Tuberculosis (TB) occurs worldwide, but travelers who go to areas of sub-Saharan Africa, Asia, and parts of Central and South America are at greatest risk. Travelers should avoid exposure to TB in crowded and enclosed environments and avoid eating or drinking unpasteurized dairy products. The vaccine against TB (bacillus Calmette-Guérin (BCG) vaccine) is given at birth in most developing countries but has variable effectiveness and is not routinely recommended for use in the United States.

Those who receive BCG vaccination must still follow all recommended TB infection control precautions and participate in post-travel testing for TB exposure.

It is recommended to test for exposure in healthy appearing people after travel. It is possible to have a positive test but no symptoms. This is called latent disease. One can remain in this stage for decades without any symptoms. If TB remains untreated in the body, it may activate at any time. Typically this happens when the body’s immune system is compromised, as with old age or another illness.

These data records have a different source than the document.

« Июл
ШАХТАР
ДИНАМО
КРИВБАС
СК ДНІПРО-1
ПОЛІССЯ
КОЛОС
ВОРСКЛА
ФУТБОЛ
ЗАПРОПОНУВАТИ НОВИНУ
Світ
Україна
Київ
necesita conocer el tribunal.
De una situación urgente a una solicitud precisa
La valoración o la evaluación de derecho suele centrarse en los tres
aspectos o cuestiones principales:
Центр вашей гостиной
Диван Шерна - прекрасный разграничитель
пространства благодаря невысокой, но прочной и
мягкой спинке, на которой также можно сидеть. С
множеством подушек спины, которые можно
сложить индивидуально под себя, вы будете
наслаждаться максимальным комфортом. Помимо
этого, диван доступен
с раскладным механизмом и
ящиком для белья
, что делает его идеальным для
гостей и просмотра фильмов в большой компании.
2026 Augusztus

Appropriately treating the TB before it causes active disease is beneficial for the long term.

 

Typhoid

Typhoid fever is caused by a bacteria found in contaminated food and water. It is common in most parts of the world except in industrialized regions (United States, Canada, western Europe, Australia, and Japan) so travelers to the developing world should consider taking precautions. There are two vaccines to prevent typhoid.

  • Children over 2 years of age can be vaccinated with the injectable form. It must be given at least 2 weeks prior to travel and lasts 2 years.
  • The oral vaccine for children over 5 years and adults is given in 4 doses over a week’s time and should be completed at least a week prior to travel. The oral vaccine lasts 5 years.
  • Neither vaccine is 100 % effective so even immunized people must be careful what they eat and drink in areas of risk.

Yellow Fever

Yellow fever is another mosquito-borne infection that is found in sub-Saharan Africa and tropical South America. There is no treatment for the illness, but there is a vaccine to help prevent infection. Some areas of the world require vaccination against yellow fever prior to admittance. Yellow fever vaccine is recommended for people over 9 months who are traveling to or living in areas with risk for YFV transmission in South America and Africa.

Zika Virus

At this time it is advised that pregnant women and women who might become pregnant avoid areas in which the zika virus is found. For up to date travel advisories due to this virus, see the CDC’s Zika page.